§ **PROBLEM TO SOLVE**:
Put the material below into a two-column CSV with the headers "label" and "value", one row per labeled line, with each entry in its own quoted field and any line breaks replaced by spaces. Leave out the pictures.

----------------

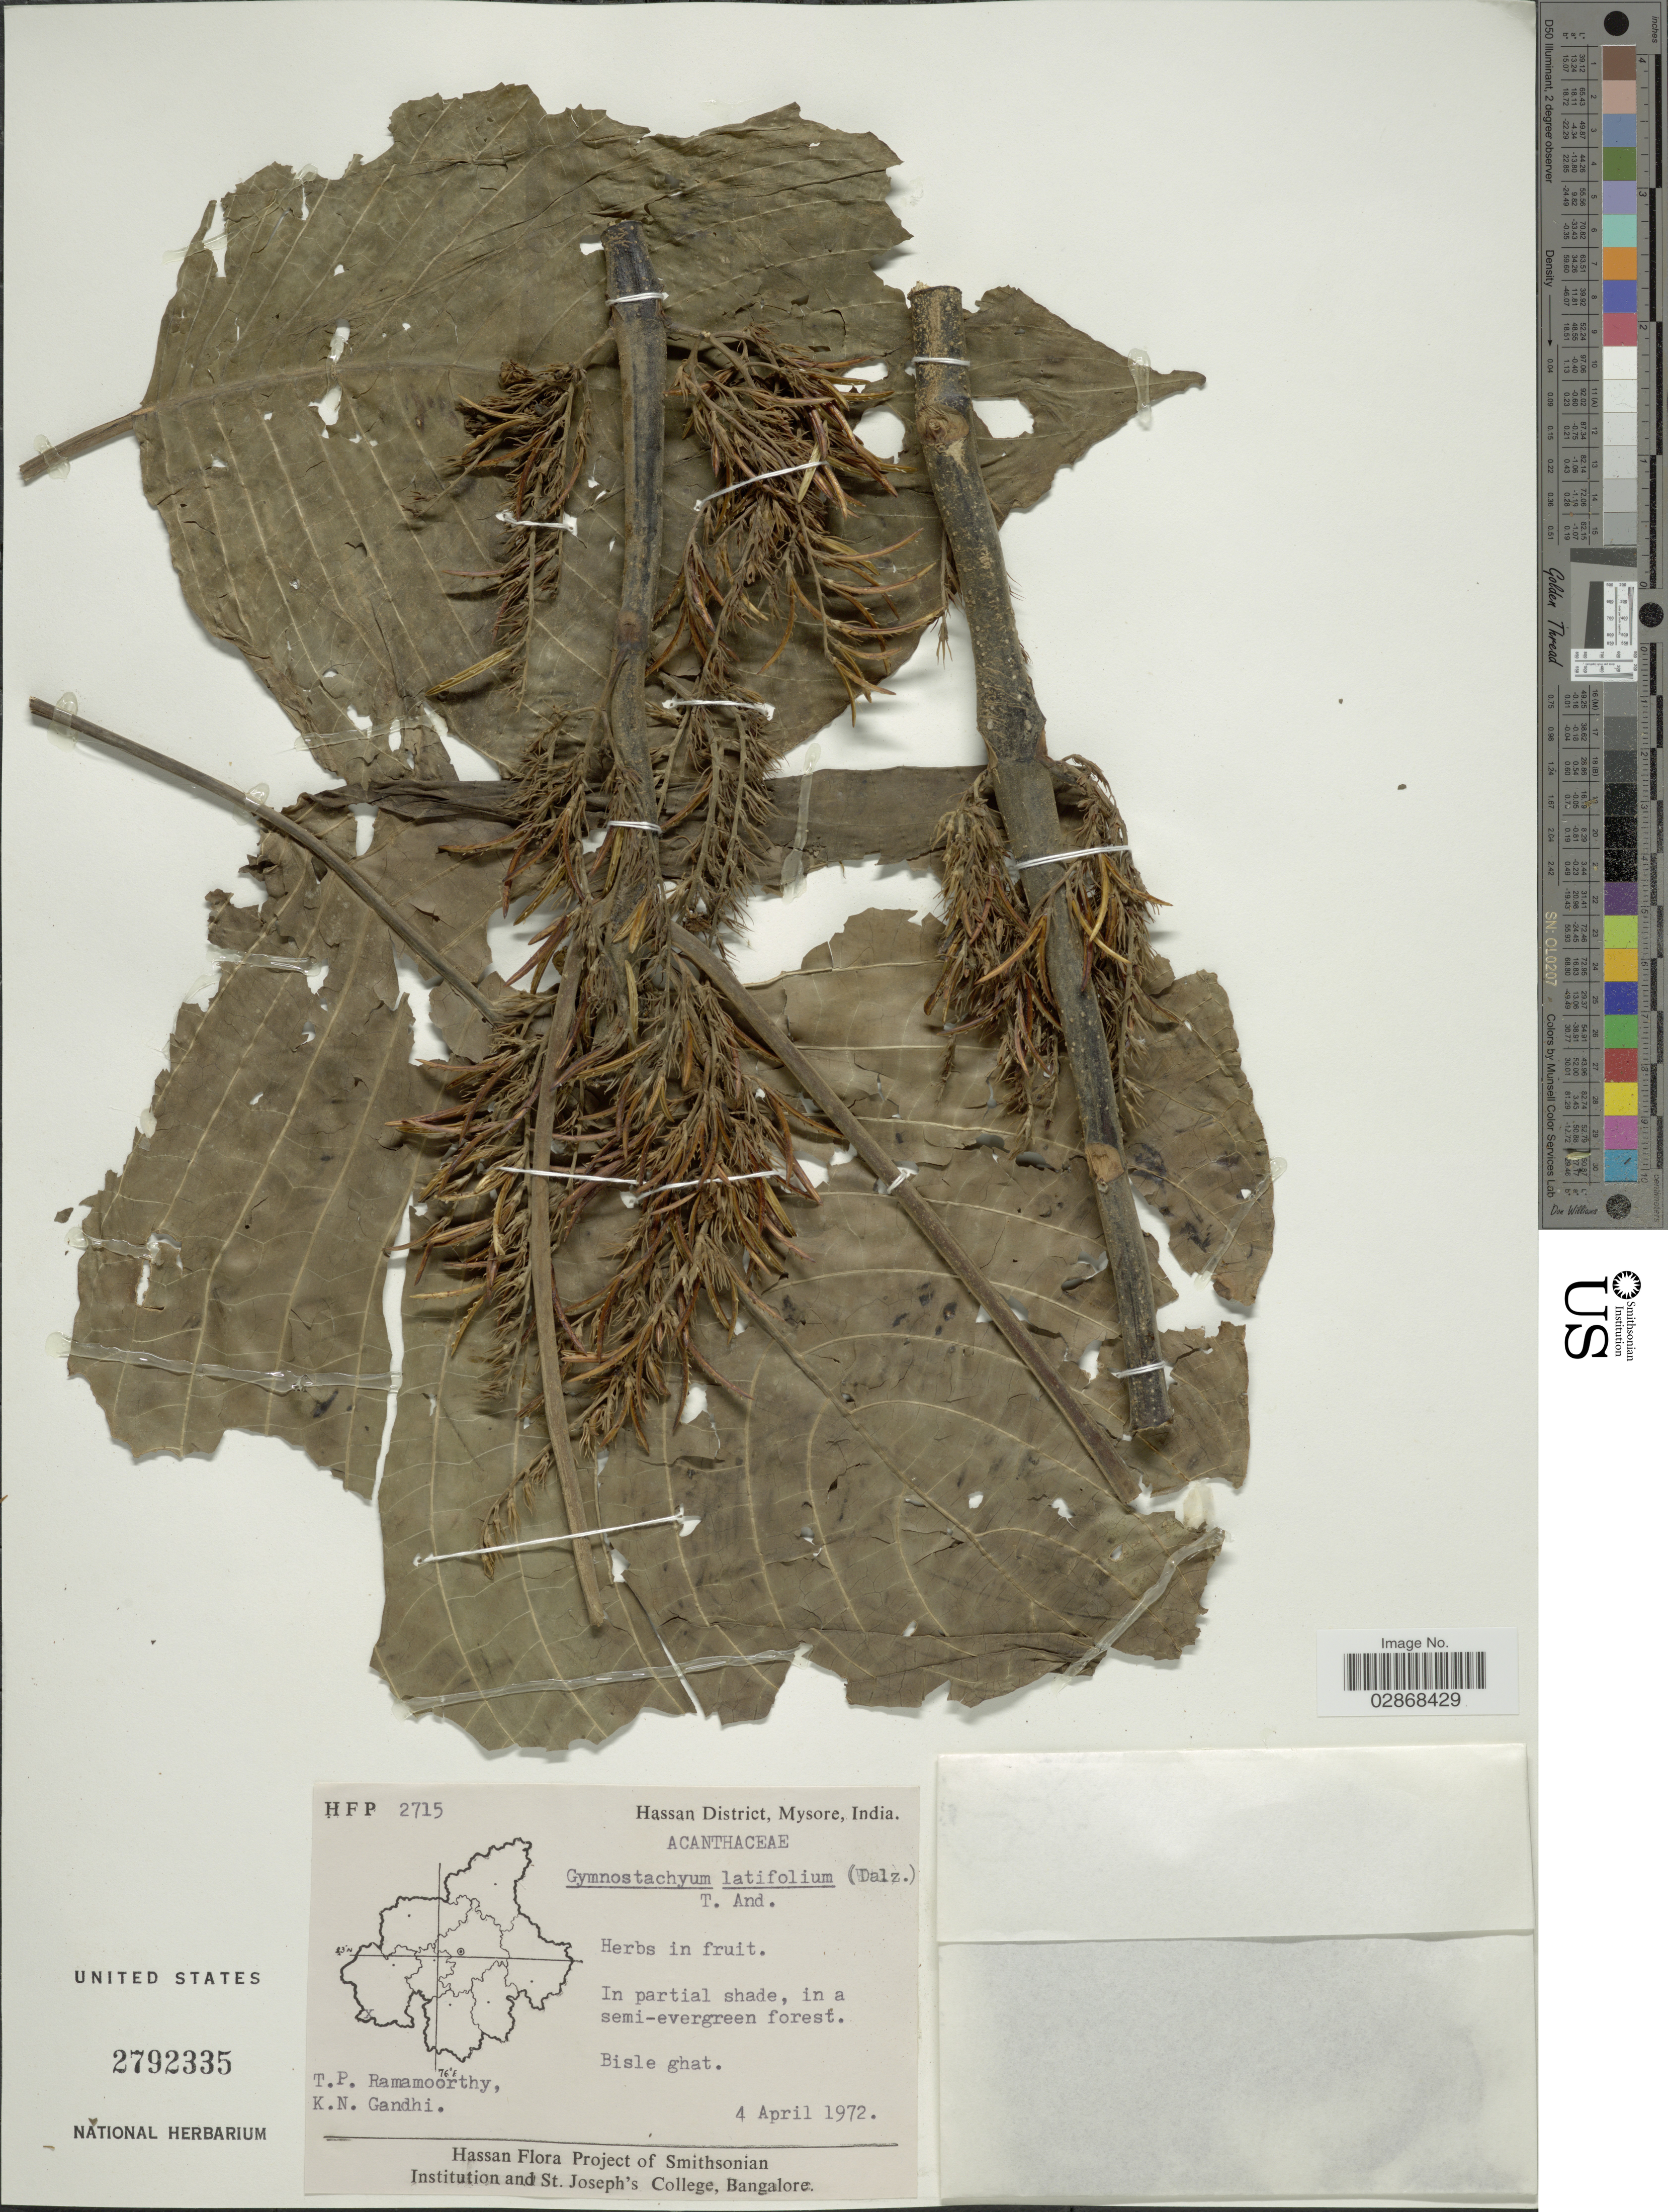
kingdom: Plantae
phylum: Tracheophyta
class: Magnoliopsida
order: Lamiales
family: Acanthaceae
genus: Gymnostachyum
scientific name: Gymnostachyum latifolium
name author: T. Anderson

----------------

§ **SOLUTION**:
label,value
"kingdom:","Plantae"
"phylum:","Tracheophyta"
"class:","Magnoliopsida"
"order:","Lamiales"
"family:","Acanthaceae"
"genus:","Gymnostachyum"
"scientific name:","Gymnostachyum latifolium"
"name author:","T. Anderson"